No More Silence

Vuvuzela and some of its many meaningsCreative Commons Image by Jimmy Baikovicius on Flickr.


“Many sternly ordered him to be quiet, but he cried out even more loudly.” Thank God. Literally. Bartimaeus won’t be told to shut up. Good for him. I like this guy.

Because, how often do we feel like we are required to keep silent? How often are we asked to keep our voices down, lest there is some offense that would cause a disruption in our very controlled and contrived world? Lest there be an utterance that might tear apart that which we’ve constructed to keep out what, or who, we don’t want to see, or hear, or acknowledge? Or, how often do we silence others, convinced that their cries for mercy are not worthy of God’s attention?

I get this. Why? Because this is what we do. We keep silent. We urge others to do the same. Speaking out? That’s risk. Stating your opinion? That is cause for rejection. Saying what you think is true about the Gospel? Get ready for rejection. But, as Jesus says, the truth will set you free (John 8:32). The reformers knew this truth. Truth quieted results in captivity. Truth silenced will end up in imprisonment. Truth shushed leads to bondage. At some point, at some time, someone needs to speak truth.

At the end of the day, there is only so much you can take. There is only so many times that someone can say, “be quiet” before you say “no. I cannot be quiet. I will not be silent. And don’t you dare try to silence me, to shut me up.” What is your breaking point? When will you find yourself standing with Bartimaeus, for the sake of Bartimaeus? When do you choose to come alongside another so that silence can be broken, so that truth can be told? When can you confess, “The Lord has done great things. The Lord has done great things for us, and we rejoiced” (Psalm 126:2-3) even when others cannot? When have you needed to utter, because you cannot do otherwise, either for yourself or for your neighbor, “Save, O Lord, your people,” (Jeremiah 31:7) only to be muzzled, hushed?

I don’t know about you, but I am growing weary of biting my tongue. I am getting tired of self-censoring. I am impatient with the compulsion and coercion to perpetuate the system or systems that seem to demand my loyalty. I am less than pleased when I find myself making excuses, falling back on doctrine, or feeling that I have become beholden to a prescribed dogmatic default button so as to maintain the status quo, convince all others of my credentials, or make certain acceptable creedal statements when I believe in my heart that God is so much bigger than my utterings.

Yes, I know. There is only so much you can say. There are things you cannot say. Things you wish you could say. This is the truth of the call of a preacher. Of a pastor. It’s a hard place to live, to be, to work, isn’t it? It seems that you are always walking that very fine line — the line between truth-telling and putting your hand over your mouth. That line between what you want to say and what you have to say. That line between knowing when the truth can be told and when the truth can’t be heard.

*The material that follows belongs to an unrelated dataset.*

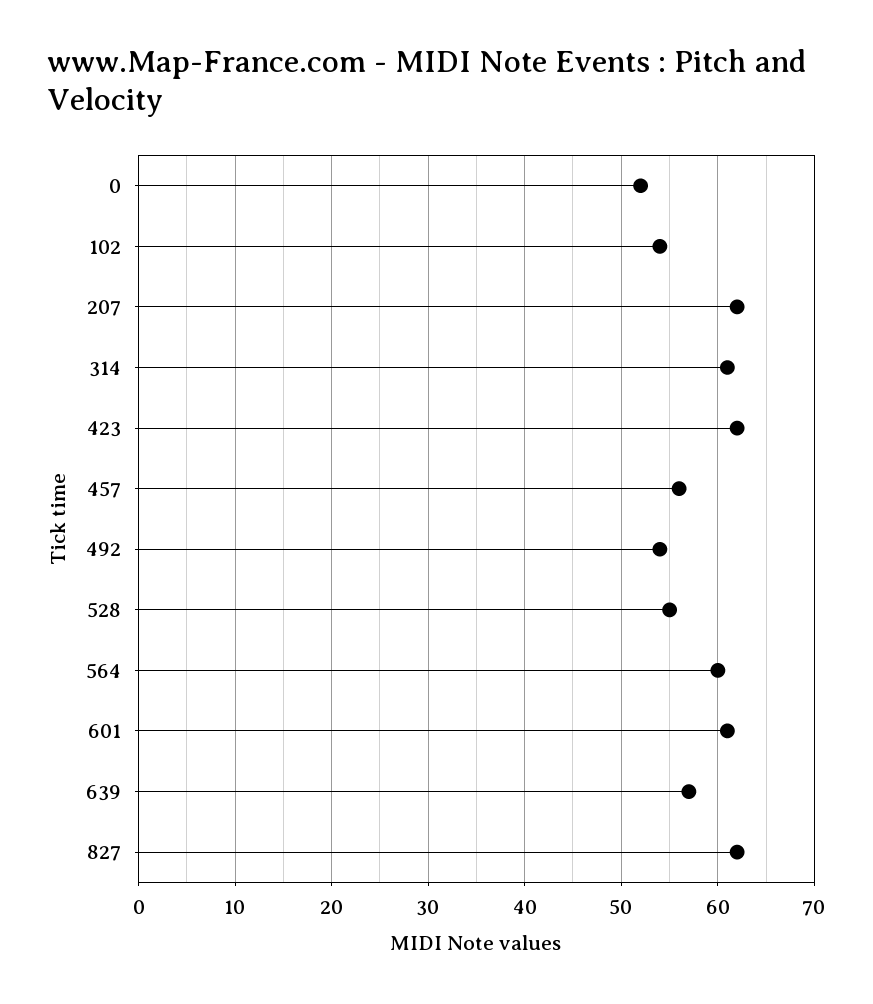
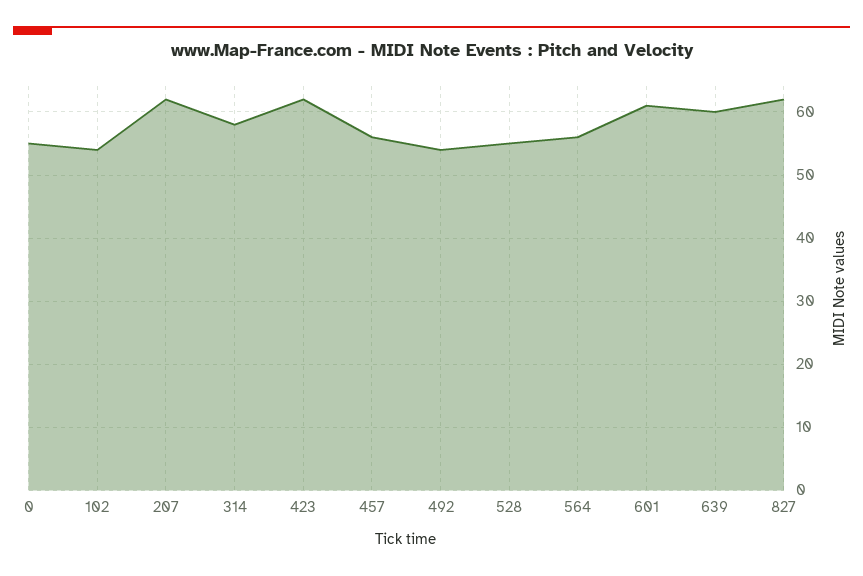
0: 52 -> 55
314: 61 -> 58
564: 60 -> 56
639: 57 -> 60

Yet we are called to proclaim the truth, when the truth will be rejected. We are called to preach the truth when no one wants to hear it. We are called to call out when those who need to cry cannot. I don’t know the truth you need to speak in your context. I don’t know the persons who need you to come alongside them and say, “It’s okay. Say it. Jesus, have mercy on me.” I don’t know those who need you to urge, “I want to hear your voice.” But I do know that Jesus would want us to say, “Take heart; get up, he is calling you.” Over and over and over again.

If there ever a time for bold witness, for bold proclamation, for bold statements of faith, this is it, or at least this is it for the Gospel of Mark and for Jesus. Why? Because the entry into Jerusalem is just around the corner. Because the time for safe speech and secure statements is over. Because our people need to hear what it sounds like when you say something on which your life depends. They don’t have to agree, but at least they then have a sense of the language, the tone, the urgency behind avowals that matter verses assertions that only serve the self or the world. They will have a sense of the passion, the immediacy, the resolve that lies behind what you say and what you do.

If our proclamation is just bland claims, where’s the truth of the Gospel? If our preaching is just standard, on-the-fence, mediocre, don’t-take-a-side, generic theology, then what is really at stake at the end of the day? If our witness is simply platitudes meant only to persuade, then why would Bartimaeus think he could ever, ever say, “Jesus, have mercy on me?”

The truth sets us all free to be free indeed.